Kito, still laughing, reached over and took the small sculpture with both his hands, offering Nhia a deep bow. “
So ji
,” he said. “As my beloved wishes. I accept this with joy, but I have made hers myself—take it to her from me, if you will, as my wedding gift to her.”

“It is a family of good reputation,” So-Xan said, as he and Nhia also exchanged bows. “I would have sent my sister-in-law to wait on her and exchange the bridal cakes, according to custom, but I understand that the young lady’s mother is ailing. How serious is the situation?”

“Very serious, So-Xan.”

“Nhia,” said Kito, interrupting again, “tell her, please tell her, there is no need to wait this out by herself. I want to help.”

“In that case I think we have a special case on our hands,” said So-Xan, as though his son had not spoken. “We will consider the wedding itself to be an auspicious occasion for the exchange of the proper gifts. So when shall we make the nuptials? If you were to ask me, I think we could safely say that this is a wedding with a betrothal which has already been completed—these two young fools have been circling each other for a long a time. It’s about time that they came to their senses.”

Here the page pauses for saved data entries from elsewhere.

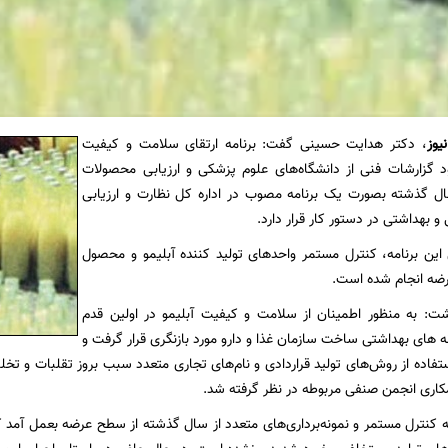
یوز
، دکتر هدایت حسینی گفت: برنامه ارتقای سلامت و کیفیت
ود گزارشات فنی از دانشگاه‌های علوم پزشکی و ارزیابی محصولات
 گذشته بصورت یک برنامه مصوب در اداره کل نظارت و ارزیابی
 و بهداشتی در دستور کار قرار دارد.
ین برنامه، کنترل مستمر واحدهای تولید کننده آبلیمو و محصول
رضه انجام شده است.
ت: به منظور اطمینان از سلامت و کیفیت آبلیمو در اولین قدم
ه های بهداشتی ساخت سازمان غذا و دارو مورد بازنگری قرار گرفت و
استفاده از روش‌های تولید قراردادی و نام‌های تجاری متعدد سبب بروز تقلبات و ت
کاری انجمن صنفی مربوطه در نظر گرفته شد.
مه کنترل مستمر و نمونه‌برداری‌های متعدد از سال گذشته از سطح عرضه بعمل آمد ک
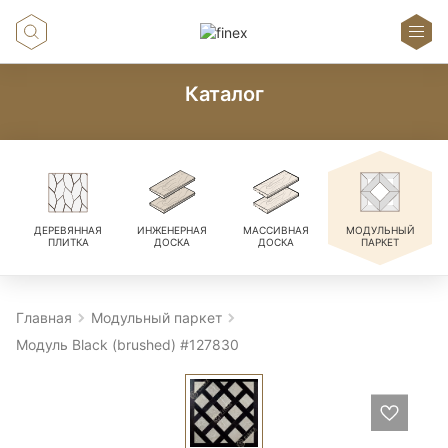
Каталог
ДЕРЕВЯННАЯ
ИНЖЕНЕРНАЯ
МАССИВНАЯ
МОДУЛЬНЫЙ
ПЛИТКА
ДОСКА
ДОСКА
ПАРКЕТ
Главная
Модульный паркет
Модуль Black (brushed) #127830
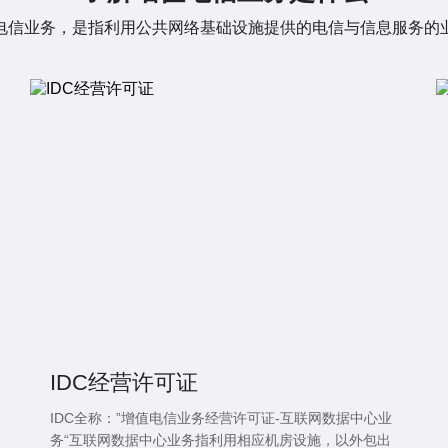
电信业务，是指利用公共网络基础设施提供的电信与信息服务的
IDC经营许可证
IDC全称：”增值电信业务经营许可证-互联网数据中心业
务“互联网数据中心业务指利用相应机房设施，以外包出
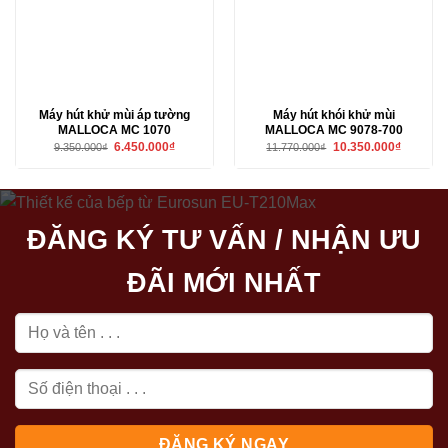
Máy hút khử mùi áp tường
Máy hút khói khử mùi
MALLOCA MC 1070
MALLOCA MC 9078-700
Giá
Giá
Giá
Giá
6.450.000
₫
10.350.000
₫
9.350.000
₫
11.770.000
₫
gốc
hiện
gốc
hiện
là:
tại
là:
tại
9.350.000₫.
là:
11.770.000₫.
là:
6.450.000₫.
10.350.00
ĐĂNG KÝ TƯ VẤN / NHẬN ƯU
ĐÃI MỚI NHẤT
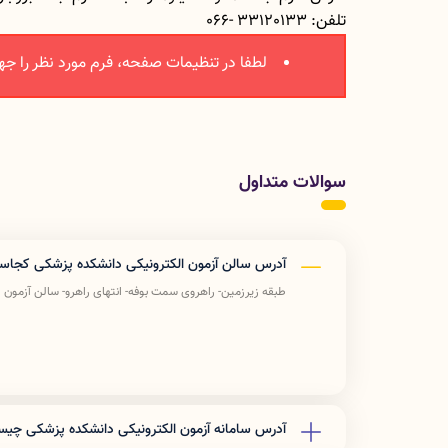
تلفن: 33120133 -066
لطفا در تنظیمات صفحه، فرم مورد نظر را جه
سوالات متداول
آدرس سالن آزمون الکترونیکی دانشکده پزشکی کجا
طبقه زیرزمین- راهروی سمت بوفه- انتهای راهرو- سالن آزمون 
آدرس سامانه آزمون الکترونیکی دانشکده پزشکی چی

“I will find out when an auspicious date for a wedding is,” Nhia said. “I would prefer to arrange it as soon as I may, otherwise the mourning period might keep you apart for longer than either of you wishes.”

Kito drew a sharp breath, but So-Xan raised a hand to forestall him. “Fetch the
so ji
you made for your bride, my son.”

A luminous Kito pressed another small jade sculpture into Nhia’s hands. It was only a shade or so lighter than Tai’s had been, but its color was starting to shade into that pale green which was the mark of pure jade. Kito had carved smooth shapes of a buffalo and a boar, his and Tai’s respective signs, twined about one another. Nhia, wrapping the sculpture up carefully, smiled at him.

“That is very beautiful,” she said. “There is another thing. I know that it is traditional for the wedding to be at the house of the bridegroom, but Tai has a particular wish that her mother should be at her wedding, and it may be difficult to move her. Would you consider …”

“Nhia-
lama
, we will leave it in your hands,” So-Xan said. “This is a wedding that gives me joy because I see my son happy—but it has hardly been bound by tradition so far. We are happy to make sure that Kito’s bride is wed in the presence of her honored mother.”